Beat Generation Writing and the Worlding of U.S. Literature

Jimmy Fazzino

World Beats

Jimmy Fazzino

Distributed for Dartmouth College Press

272 pages | 6 x 9
Paper $40.00 ISBN: 9781611688986 Published April 2016
This fascinating book explores Beat Generation writing from a transnational perspective, using the concept of worlding to place Beat literature in conversation with a far-reaching network of cultural and political formations. Countering the charge that the Beats abroad were at best naïve tourists seeking exoticism for exoticism’s sake, World Beats finds that these writers propelled a highly politicized agenda that sought to use the tools of the earlier avant-garde to undermine Cold War and postcolonial ideologies and offer a new vision of engaged literature.

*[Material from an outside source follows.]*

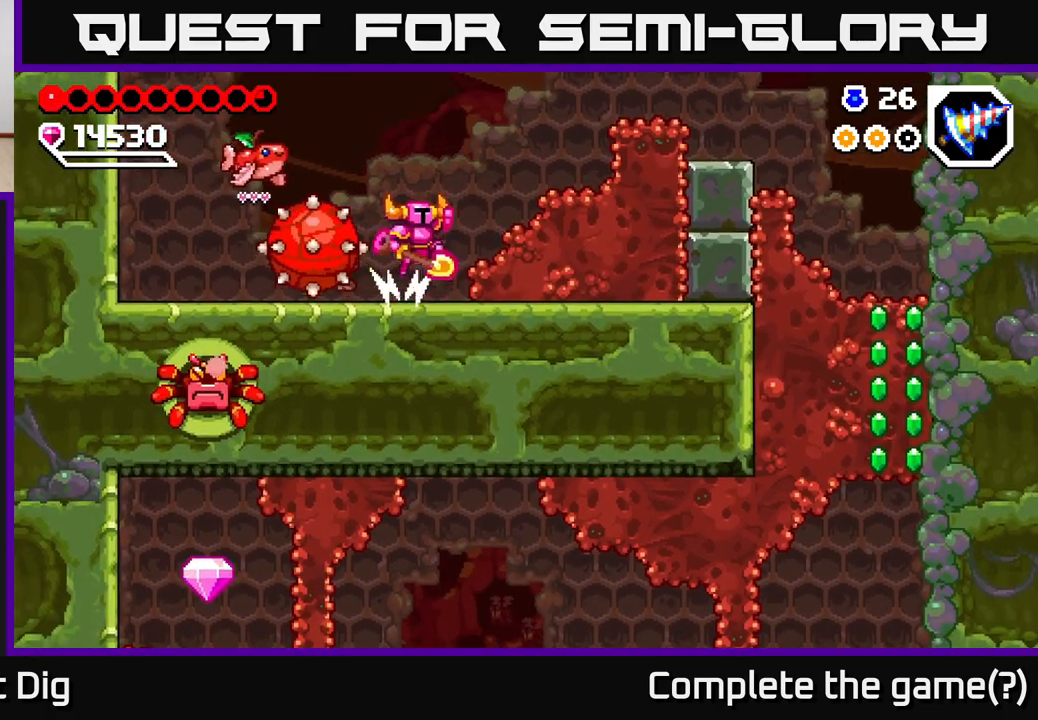
{"dt_ms": 500, "buttons": [], "left_stick": "right", "right_stick": "center", "events": [[217, "A", "up"]]}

With fresh interpretations of central Beat authors Jack Kerouac, Allen Ginsberg, and William Burroughs—as well as usually marginalized writers like Philip Lamantia, Ted Joans, and Brion Gysin—World Beats moves beyond national, continental, or hemispheric frames to show that embedded within Beat writing is an essential universality that brought America to the world and the world to American literature. This book presents an original treatment that will attract a broad spectrum of scholars.
Contents
Introduction: Worlding the Beats • A World, a Sweet Attention: Jack Kerouac’s Subterranean Itineraries • The Beat Manifesto: Avant-Garde Poetics, Black Power, and the Worlded Circuits of African American Beat Writing • A Multilayered Inspiration: Philip Lamantia, Beat Poet • Cut-Ups and Composite Cities: The Latin American Origins of Naked Lunch • For Africa . . . for the World: Brion Gysin and the Postcolonial Beat Novel • Columbus Avenue Revisited: Maxine Hong Kingston and the Post-Beat Canon • Notes • Bibliography • Credits • Index
Review Quotes
L'Esprint Createur
“Fazzino does a fine job of bringing Beat literature out of its hagiographical comfort zone, and up-to-date with current academic debate. It is refreshing to read Burroughs in relation to Wai Chee Dimock on “deep time,” for example.”